Mr. Jiang, the National People’s Congress spokesman, said that China’s intentions were peaceful, and that any fears about its military ambitions were unfounded. He noted that China spent only a fraction of the proposed United States Defense Department budget of $481.4 billion for the next fiscal year — a figure that does not include spending on the wars in Iraq and Afghanistan.
He said China’s new spending would be dedicated to increasing salaries and benefits for soldiers, as well as to overall modernization and technological upgrades.
“China is committed to taking a path of peaceful development and it pursues a defensive military posture,” Mr. Jiang said. “China has neither the wherewithal nor the intention to enter into an arms race with any country, and China does not and will not pose a threat to any country.”

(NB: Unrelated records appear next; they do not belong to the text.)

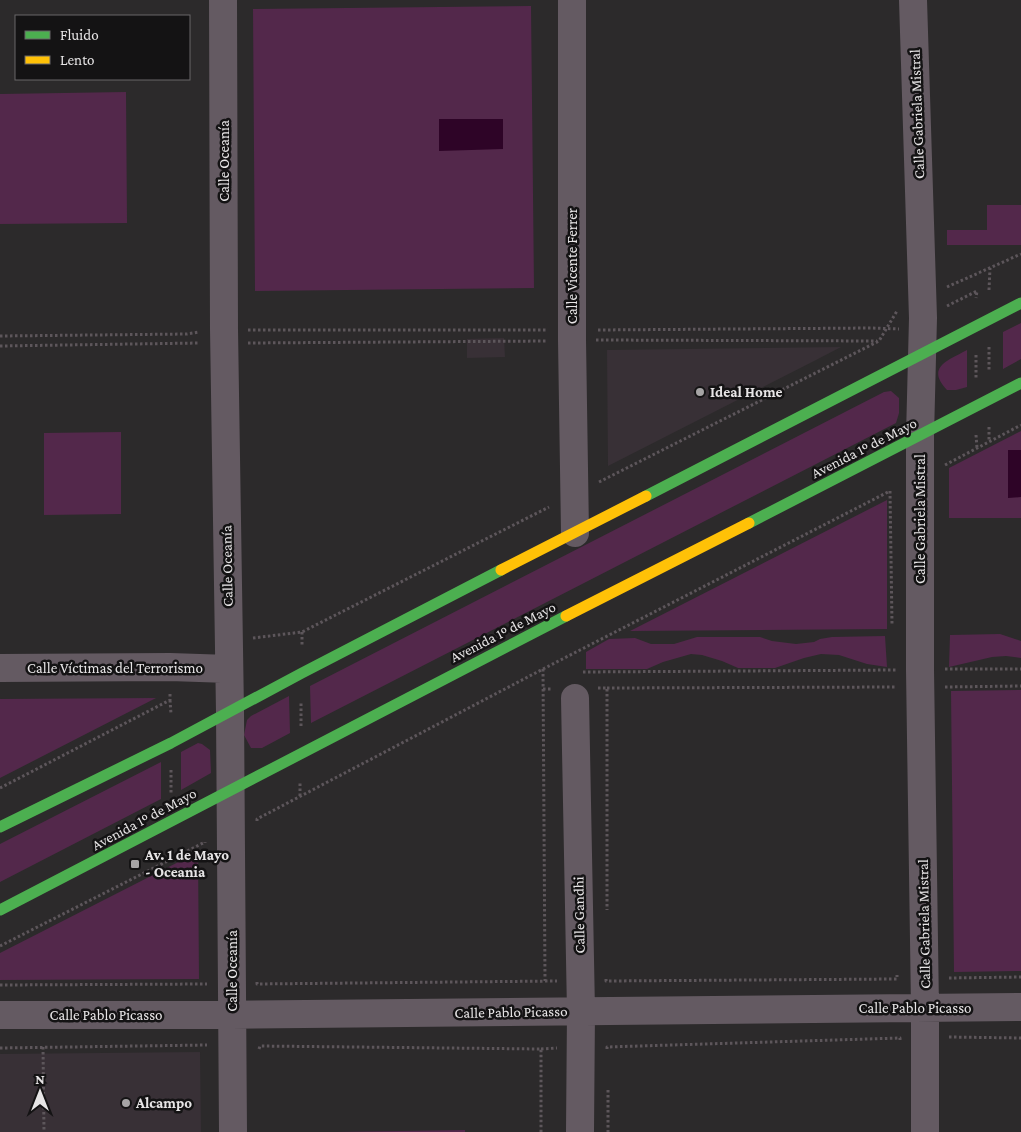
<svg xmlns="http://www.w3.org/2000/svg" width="1021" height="1132" font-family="'Crimson Pro',serif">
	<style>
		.built { fill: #383036 }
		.green { fill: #53284b }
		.water { fill: #2e0427 }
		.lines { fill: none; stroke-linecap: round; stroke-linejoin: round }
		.path { stroke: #5d565b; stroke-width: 3; stroke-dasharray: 2.5 2.5; stroke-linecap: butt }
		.street { stroke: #645a62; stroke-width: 28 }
		.fast { stroke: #4caf50; stroke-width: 11 }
		.slow { stroke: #ffc107; stroke-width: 11 }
		.poi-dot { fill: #a6a4a5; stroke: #141314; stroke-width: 2 }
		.labels { text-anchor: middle; stroke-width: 5; stroke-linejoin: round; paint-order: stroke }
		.street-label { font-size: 15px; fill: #e7e5e6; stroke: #141314 }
		.poi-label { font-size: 15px; font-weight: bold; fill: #e7e5e6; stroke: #141314; text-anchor: start }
	</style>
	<rect width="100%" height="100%" fill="#2c2a2b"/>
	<!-- built -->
	<path class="built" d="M504,338L505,357L467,358V339Z
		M841,347L816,360L608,466L607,350Z
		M200,1052L201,1132H0V1054Z"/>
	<!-- green -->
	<path class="green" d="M531,6L534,288L255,291L253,9Z
		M126,92L127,223L0,224V94Z
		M987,205H1021V245H947V230H987Z
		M1021,323V359L1003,369V332Z
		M967,350V387L956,390H947C925,367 949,360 967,350Z
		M891,391L899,398V413L896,423L311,723L310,686L884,392Z
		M1021,431V518H949V468Z
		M121,432V514L44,515V433Z
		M887,500V629L630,631Z
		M1000,634L1021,641V658L1006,656L992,657L949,667L950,635Z
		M885,636L887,667L867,664L839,655L821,654L804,658L775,668H738L722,661L702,655L691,654L663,662L647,669H586V652L609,639L635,638L651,644H674L697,637H760L772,641L796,644L814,642L820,639L832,637Z
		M1021,690V971L954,972L951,691Z
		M289,696L290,733L262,748H251L244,735L247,720L251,716Z
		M156,698L0,778V699Z
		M198,743L202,744L210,750L211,773L181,790V752Z
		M161,762V799L0,882V844Z
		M198,852L199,979L0,980V953Z
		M465,1130V1132H335Z"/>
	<!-- water -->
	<path class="water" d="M439,119H503V149L439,151Z
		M1008,450H1021V497L1008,498Z"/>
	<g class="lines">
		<!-- path -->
		<path class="path" d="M947,287L1021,254
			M989,290L990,268
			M947,306L977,291L976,298
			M248,330H546
			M598,330L872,328L899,329
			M0,336L187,334L199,332
			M596,340L877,341
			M248,343L547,341
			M0,346L199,343
			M989,347V370
			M976,355V378
			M989,427V441
			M976,435L977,448
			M945,465L1021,425
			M599,482L879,341L897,311
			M302,632V646
			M253,638L302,632L549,507
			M543,669L890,491L892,624
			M945,669H1021
			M583,672L896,670
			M945,687L1021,686
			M598,688H607V910
			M607,688L897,687
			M543,689H552
			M170,700L171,714
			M301,726V703
			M171,770V794
			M0,788L170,700V693
			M300,796V783
			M257,821V819L543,669L545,981
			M0,946L205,842V843
			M949,978L1021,977
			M606,979V981L897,979V975
			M257,982V984L557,981
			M0,985L207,984
			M949,1037L1021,1038
			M43,1047L44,1132
			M0,1048L207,1045
			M259,1049L260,1046L541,1049V1132
			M541,1049L557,1048
			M607,1049V1047L900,1038V1040
			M608,1090V1132"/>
		<!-- street -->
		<path class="street" d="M223,0L224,329L230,712L233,1132
			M572,0V340L575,533
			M913,0L923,318L920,436V670L925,1008V1132
			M0,668L170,667L229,669
			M575,698L581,1011L580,1132
			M0,1015H207L1021,1007"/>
		<!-- fast -->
		<path class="fast" d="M646,496L1021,303
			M749,523L1021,383
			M0,827L171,743L302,673L501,570
			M0,910L566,616"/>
		<!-- slow -->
		<path class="slow" d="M501,570L646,496
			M566,616L749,523"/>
	</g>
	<!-- markers -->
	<g class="poi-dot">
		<circle cx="700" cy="392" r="5"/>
		<rect x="130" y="859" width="10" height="10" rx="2.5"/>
		<circle cx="126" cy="1103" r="5"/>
	</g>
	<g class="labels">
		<!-- street labels -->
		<g class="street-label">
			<text transform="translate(917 114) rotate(-92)" y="5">Calle Gabriela Mistral</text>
			<text transform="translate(224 161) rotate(-90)" y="5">Calle Oceanía</text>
			<text transform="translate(572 266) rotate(-90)" y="5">Calle Vicente Ferrer</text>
			<text transform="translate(864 448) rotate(-27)" y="5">Avenida 1º de Mayo</text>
			<text transform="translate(920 519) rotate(-90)" y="5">Calle Gabriela Mistral</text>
			<text transform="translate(227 566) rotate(-91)" y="5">Calle Oceanía</text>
			<text transform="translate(503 632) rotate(-27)" y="5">Avenida 1º de Mayo</text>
			<text x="115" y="673">Calle Víctimas del Terrorismo</text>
			<text transform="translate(144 819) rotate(-28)" y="5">Avenida 1º de Mayo</text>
			<text transform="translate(579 915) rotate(-91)" y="5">Calle Gandhi</text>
			<text transform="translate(924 924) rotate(-91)" y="5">Calle Gabriela Mistral</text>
			<text transform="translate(232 971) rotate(-90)" y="5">Calle Oceanía</text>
			<text x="915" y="1013">Calle Pablo Picasso</text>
			<text transform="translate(511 1012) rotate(-1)" y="5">Calle Pablo Picasso</text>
			<text x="106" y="1020">Calle Pablo Picasso</text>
		</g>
		<!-- poi labels -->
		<g class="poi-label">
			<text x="710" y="397">Ideal Home</text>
			<text x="145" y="860">Av. 1 de Mayo<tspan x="145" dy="17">- Oceania</tspan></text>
			<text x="136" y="1108">Alcampo</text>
		</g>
	</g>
	<!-- legend -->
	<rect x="15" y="15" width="175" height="65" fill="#141314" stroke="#686768"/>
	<rect x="25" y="31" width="25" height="8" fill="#4caf50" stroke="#686768"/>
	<text x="60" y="40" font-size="15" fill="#e7e5e6">Fluido</text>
	<rect x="25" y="56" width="25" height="8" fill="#ffc107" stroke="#686768"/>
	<text x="60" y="65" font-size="15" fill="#e7e5e6">Lento</text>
	<!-- north arrow -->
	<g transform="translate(40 1092)" stroke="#141314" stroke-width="4" paint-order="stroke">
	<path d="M0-4L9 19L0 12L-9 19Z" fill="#e7e5e6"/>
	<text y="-8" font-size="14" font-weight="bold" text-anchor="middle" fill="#e7e5e6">N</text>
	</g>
</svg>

One of the goals of China’s modernization efforts is to position itself as a weapons supplier for other countries.
Military analysts say China’s main motive in developing the J-10 is to diminish the technological advantage of Taiwan’s Air Force. But the analysts say China also plans to market the fighter plane to countries that cannot afford more expensive fighter planes sold by other countries. The fighter was a breakthrough for China’s military industry, even if the J-10 is still considered inferior to top American fighter jets.
China’s technological push comes as the country continues to shrink the world’s biggest standing army. Since 2003, the army’s personnel has been reduced by 200,000, to 2.3 million soldiers, according to government figures. Spending is now focused on better training and equipment for this leaner force.